Dr Barri Phatarfod, a general practitioner for 25 years, and an Australian Medical Association representative on the Working Group for Women Want to Know, told MJA InSight that she was constantly surprised by how many GPs did not bring up alcohol consumption with their pregnant patients.
“I did not realise that other GPs did not routinely talk to pregnant patients about their drinking habits,” Dr Phatarfod, who is part of the Antenatal Shared Care program at Royal Hospital for Women in Sydney, said.
“I have had many pregnant women tell me that their GP had told them just that [drinking alcohol while pregnant] was not a good idea.”
- Related: MJA Research — Changes in alcohol consumption in pregnant Australian women between 2007 and 2011
For some GPs whose practice may not include many pregnant women, it was not surprising that they may not be aware of the changes to the national guidelines, she said.
“It can also be a difficult conversation to have. It’s a sensitive area and there’s a fine line between being a good GP and coming off as paternalistic.”
One big factor in determining whether a woman was given adequate information on FASD was whether or not she had a regular GP, Dr Phatarfod said.
“The fact is that people in their 20s, 30s, 40s and even 50s, tend not to have a regular GP.
“They don’t because they’re busy, or if they’re sick they just drop in to a medical centre and pick up a quick script for an antibiotic. It tends to be more educated people who don’t have a regular GP.”
Establishing a relationship over a long period of time with a GP was a vital part of successful preventive care, Dr Phatarfod said.
“About 50% of women who drink during their pregnancy do so before they know they are pregnant, so the guidelines don’t help in that situation,” she said.
“If a woman of child-bearing age has a regular GP then conversations about drinking habits – just like with other lifestyle factors like smoking, blood pressure – can start before she becomes pregnant.
“If we make it a normal part of the conversation we have with our GP, then it takes away the judgement, the stigma.”
Programs such as Women Want to Know – an initiative of the Foundation for Alcohol Research and Education – provide resources to help GPs initiate conversations about alcohol during pregnancy and FASD, Dr Phatarfod said.
The Women Want to Know campaign provides tools, as well as accredited training courses and modules through key health professional bodies. All resources are available free of charge and can be ordered or downloaded from www.alcohol.gov.au. Three online courses with Continuing Professional Development accreditation are available through the Royal Australian College of GPs, the Royal Australian and New Zealand College of Obstetricians and Gynaecologists, and the Australian College of Midwives.
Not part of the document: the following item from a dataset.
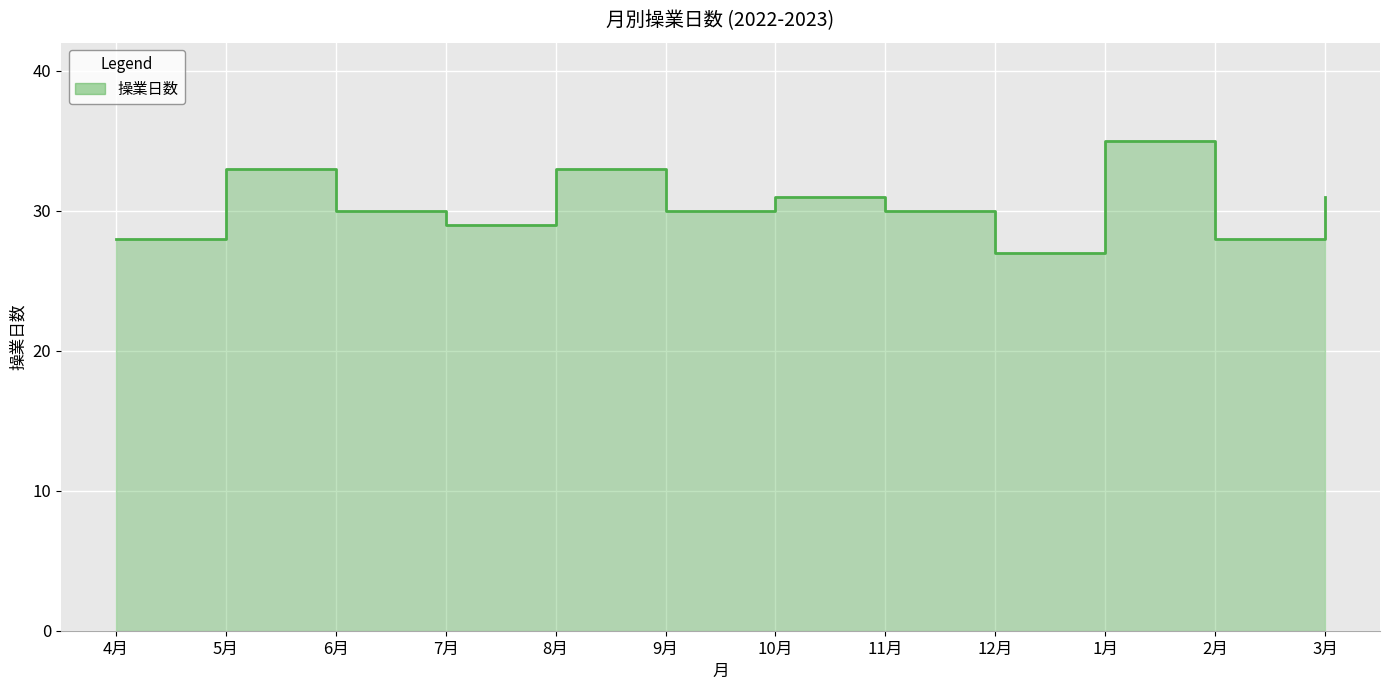

How many interior local peaks (higher than both neighbors) does the data have?

4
Professor Elizabeth Elliott, professor of Paediatrics and Child Health at the University of Sydney, and a consultant paediatrician at the Children’s Hospital at Westmead, told MJA InSight that over 90% of pregnant women wanted to be asked about their drinking habits and most wanted to be advised not to drink.
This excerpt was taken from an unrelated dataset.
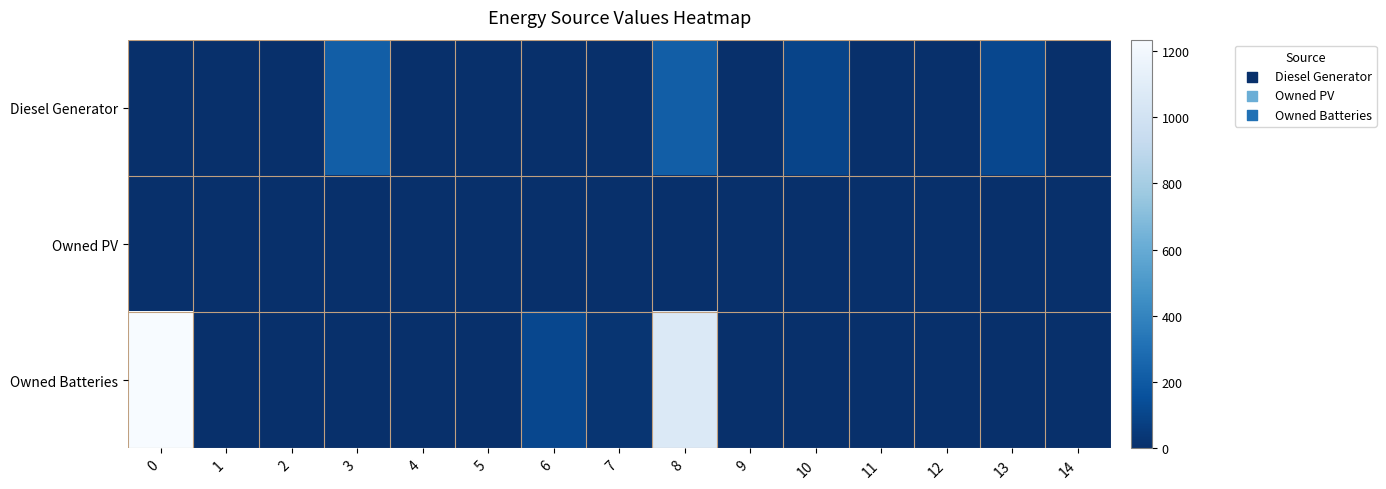

Reading left to right, list all the values displayed in this chart.

Diesel Generator: 0=0	1=0	2=0	3=217	4=0	5=0	6=0	7=0	8=217	9=4	10=98	11=0	12=0	13=115	14=0
Owned PV: 0=0	1=0	2=0	3=0	4=0	5=0	6=0	7=0	8=0	9=0	10=0	11=0	12=0	13=0	14=0
Owned Batteries: 0=1234	1=0	2=0	3=0	4=0	5=0	6=112	7=27	8=1063	9=0	10=0	11=0	12=0	13=0	14=0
“There’s a disjunction between what the patients and the doctors think,” she said.
“There is still a lack of reliable data about FASD in Australia. The only big study has been done in remote communities where 58% of women drank heavily during pregnancy and 19% of the kids had FASD – that’s a community which was very disadvantaged.
“The lack of data is because there’s still a lack of awareness about FASD and it’s an expensive exercise.”
Professor Elliott said she and her team at Westmead had received funding from NSW Health to set up a FASD clinic at the hospital which would enable them to start collecting data.
Women Want to Know was an excellent resource for GPs, she said.
“It’s freely available, the information is straightforward, preventative advice, and the videos are compelling, showing real clinicians in their workplaces demonstrating how to have these conversations with women.”